REQUIREMENT: Which lines in the data below contain the word "BUKIT"? Copy each of them.
──────────────────────────────
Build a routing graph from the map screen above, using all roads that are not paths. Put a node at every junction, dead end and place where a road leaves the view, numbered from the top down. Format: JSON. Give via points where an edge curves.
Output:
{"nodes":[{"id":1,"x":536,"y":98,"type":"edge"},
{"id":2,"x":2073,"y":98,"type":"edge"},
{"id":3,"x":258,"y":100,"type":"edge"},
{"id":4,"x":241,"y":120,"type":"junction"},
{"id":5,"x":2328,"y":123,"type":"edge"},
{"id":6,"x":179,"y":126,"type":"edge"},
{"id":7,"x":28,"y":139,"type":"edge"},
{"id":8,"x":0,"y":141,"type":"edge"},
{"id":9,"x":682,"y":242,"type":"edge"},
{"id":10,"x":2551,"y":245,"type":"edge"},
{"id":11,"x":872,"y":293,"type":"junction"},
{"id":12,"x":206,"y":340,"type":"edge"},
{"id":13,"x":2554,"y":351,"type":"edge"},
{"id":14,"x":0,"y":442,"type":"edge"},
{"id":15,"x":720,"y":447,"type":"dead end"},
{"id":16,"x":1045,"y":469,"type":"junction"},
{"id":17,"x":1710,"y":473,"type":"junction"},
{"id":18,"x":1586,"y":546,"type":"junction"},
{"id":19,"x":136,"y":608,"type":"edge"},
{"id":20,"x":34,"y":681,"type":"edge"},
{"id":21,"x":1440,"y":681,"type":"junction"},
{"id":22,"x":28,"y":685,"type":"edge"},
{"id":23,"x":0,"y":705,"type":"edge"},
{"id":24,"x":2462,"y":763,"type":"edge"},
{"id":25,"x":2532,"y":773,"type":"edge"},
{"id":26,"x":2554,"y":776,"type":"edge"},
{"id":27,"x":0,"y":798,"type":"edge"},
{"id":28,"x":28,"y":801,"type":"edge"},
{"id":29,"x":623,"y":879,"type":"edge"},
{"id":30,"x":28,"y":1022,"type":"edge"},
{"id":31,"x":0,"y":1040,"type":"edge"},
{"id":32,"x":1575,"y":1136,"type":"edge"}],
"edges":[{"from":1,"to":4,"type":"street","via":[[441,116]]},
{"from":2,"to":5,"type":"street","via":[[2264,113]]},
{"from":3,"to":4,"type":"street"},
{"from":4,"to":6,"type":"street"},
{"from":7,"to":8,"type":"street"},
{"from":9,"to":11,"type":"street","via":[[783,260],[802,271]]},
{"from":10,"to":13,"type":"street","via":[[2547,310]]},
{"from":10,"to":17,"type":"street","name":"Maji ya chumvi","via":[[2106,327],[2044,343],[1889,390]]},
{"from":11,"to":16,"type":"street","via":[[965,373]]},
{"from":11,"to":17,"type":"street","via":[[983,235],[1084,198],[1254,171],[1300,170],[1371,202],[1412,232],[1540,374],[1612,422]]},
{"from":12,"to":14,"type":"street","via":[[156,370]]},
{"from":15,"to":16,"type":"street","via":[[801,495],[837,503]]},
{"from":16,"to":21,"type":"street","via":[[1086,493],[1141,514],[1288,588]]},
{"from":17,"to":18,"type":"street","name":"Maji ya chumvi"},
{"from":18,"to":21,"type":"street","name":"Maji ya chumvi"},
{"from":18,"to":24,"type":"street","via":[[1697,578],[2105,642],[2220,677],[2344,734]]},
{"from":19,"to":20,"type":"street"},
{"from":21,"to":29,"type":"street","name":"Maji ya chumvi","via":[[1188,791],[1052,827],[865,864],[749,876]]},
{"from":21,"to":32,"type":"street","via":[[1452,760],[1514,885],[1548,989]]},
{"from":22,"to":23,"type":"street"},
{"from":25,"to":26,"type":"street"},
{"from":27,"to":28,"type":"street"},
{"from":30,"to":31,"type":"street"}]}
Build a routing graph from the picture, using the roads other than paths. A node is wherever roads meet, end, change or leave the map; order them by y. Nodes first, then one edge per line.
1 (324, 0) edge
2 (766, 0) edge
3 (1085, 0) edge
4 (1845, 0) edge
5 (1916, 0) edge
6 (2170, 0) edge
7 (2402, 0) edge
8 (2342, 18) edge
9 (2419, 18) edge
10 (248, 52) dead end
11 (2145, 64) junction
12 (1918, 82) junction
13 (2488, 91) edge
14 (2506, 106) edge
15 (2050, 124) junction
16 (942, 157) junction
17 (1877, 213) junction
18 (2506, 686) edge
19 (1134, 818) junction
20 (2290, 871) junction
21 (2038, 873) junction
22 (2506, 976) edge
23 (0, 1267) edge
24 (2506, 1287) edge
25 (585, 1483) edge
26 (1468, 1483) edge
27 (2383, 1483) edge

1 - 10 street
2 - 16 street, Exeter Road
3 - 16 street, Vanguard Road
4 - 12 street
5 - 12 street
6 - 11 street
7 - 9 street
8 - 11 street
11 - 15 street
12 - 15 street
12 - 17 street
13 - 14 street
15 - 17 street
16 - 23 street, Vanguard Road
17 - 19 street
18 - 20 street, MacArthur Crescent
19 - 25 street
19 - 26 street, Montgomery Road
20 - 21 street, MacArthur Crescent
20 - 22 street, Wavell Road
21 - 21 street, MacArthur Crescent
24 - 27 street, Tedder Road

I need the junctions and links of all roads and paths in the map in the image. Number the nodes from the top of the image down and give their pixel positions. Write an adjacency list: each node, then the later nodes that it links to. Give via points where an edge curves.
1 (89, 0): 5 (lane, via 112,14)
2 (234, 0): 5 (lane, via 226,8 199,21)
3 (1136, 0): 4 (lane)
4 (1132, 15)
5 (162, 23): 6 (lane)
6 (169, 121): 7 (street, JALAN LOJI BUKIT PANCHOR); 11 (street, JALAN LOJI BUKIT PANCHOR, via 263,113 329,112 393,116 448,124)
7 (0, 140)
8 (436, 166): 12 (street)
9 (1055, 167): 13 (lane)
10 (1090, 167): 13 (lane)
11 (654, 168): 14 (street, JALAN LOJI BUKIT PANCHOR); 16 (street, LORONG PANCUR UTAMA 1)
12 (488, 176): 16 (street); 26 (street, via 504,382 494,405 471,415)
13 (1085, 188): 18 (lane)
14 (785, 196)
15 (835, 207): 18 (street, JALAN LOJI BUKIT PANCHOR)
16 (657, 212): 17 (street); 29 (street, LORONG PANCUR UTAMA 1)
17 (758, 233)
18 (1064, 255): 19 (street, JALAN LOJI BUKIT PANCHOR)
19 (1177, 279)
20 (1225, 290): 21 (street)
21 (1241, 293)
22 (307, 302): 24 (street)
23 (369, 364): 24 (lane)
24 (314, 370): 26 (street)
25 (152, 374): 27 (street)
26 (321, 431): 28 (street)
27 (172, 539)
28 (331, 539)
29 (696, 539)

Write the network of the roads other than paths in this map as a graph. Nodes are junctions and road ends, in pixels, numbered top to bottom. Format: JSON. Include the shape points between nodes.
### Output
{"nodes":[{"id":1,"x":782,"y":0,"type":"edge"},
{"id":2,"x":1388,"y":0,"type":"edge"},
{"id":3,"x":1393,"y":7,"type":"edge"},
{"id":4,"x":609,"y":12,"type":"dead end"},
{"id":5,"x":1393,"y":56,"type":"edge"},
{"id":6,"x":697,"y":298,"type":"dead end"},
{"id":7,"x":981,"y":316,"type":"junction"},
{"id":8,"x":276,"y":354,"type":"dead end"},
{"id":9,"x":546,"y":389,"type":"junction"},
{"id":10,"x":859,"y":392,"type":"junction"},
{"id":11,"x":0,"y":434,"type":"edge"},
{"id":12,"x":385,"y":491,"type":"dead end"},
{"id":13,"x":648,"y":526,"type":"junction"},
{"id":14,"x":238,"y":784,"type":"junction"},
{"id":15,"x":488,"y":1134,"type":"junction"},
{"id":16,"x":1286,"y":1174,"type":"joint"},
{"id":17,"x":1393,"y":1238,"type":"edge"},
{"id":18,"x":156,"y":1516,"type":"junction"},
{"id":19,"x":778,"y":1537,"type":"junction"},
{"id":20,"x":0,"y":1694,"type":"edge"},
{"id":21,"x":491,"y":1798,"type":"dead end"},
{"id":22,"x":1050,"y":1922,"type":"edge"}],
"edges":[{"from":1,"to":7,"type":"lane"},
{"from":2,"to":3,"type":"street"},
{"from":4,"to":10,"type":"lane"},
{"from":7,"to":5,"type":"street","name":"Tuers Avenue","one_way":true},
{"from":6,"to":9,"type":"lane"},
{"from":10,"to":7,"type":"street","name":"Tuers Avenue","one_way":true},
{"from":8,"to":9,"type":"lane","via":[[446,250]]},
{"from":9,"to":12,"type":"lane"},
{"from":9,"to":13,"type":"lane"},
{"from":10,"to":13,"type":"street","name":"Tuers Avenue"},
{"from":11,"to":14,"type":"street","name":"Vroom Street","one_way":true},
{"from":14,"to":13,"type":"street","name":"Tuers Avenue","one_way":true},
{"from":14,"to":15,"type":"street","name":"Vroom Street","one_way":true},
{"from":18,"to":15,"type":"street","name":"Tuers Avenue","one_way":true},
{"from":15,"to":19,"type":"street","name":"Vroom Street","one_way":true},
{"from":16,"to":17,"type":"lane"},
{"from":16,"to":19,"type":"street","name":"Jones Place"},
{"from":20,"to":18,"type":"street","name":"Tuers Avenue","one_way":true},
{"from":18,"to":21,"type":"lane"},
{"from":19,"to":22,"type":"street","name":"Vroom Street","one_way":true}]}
──────────────────────────────
RESPONSE TO THIS EXERCISE:
6 (169, 121): 7 (street, JALAN LOJI BUKIT PANCHOR); 11 (street, JALAN LOJI BUKIT PANCHOR, via 263,113 329,112 393,116 448,124)
11 (654, 168): 14 (street, JALAN LOJI BUKIT PANCHOR); 16 (street, LORONG PANCUR UTAMA 1)
15 (835, 207): 18 (street, JALAN LOJI BUKIT PANCHOR)
18 (1064, 255): 19 (street, JALAN LOJI BUKIT PANCHOR)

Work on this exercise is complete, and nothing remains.